Your instructions:
Reproduce every line of the material below, keeping its wording, punctuation, and line breaks unchanged.

Information supplied:
*-*-*

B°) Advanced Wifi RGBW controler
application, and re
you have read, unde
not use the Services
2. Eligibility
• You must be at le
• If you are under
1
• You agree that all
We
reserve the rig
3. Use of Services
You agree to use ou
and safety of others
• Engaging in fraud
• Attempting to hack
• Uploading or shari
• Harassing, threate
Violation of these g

*-*-*

Expected answer:
B°) Advanced Wifi RGBW controler
application, and re
you have read, unde
not use the Services
2. Eligibility
• You must be at le
• If you are under
1
• You agree that all
We
reserve the rig
3. Use of Services
You agree to use ou
and safety of others
• Engaging in fraud
• Attempting to hack
• Uploading or shari
• Harassing, threate
Violation of these g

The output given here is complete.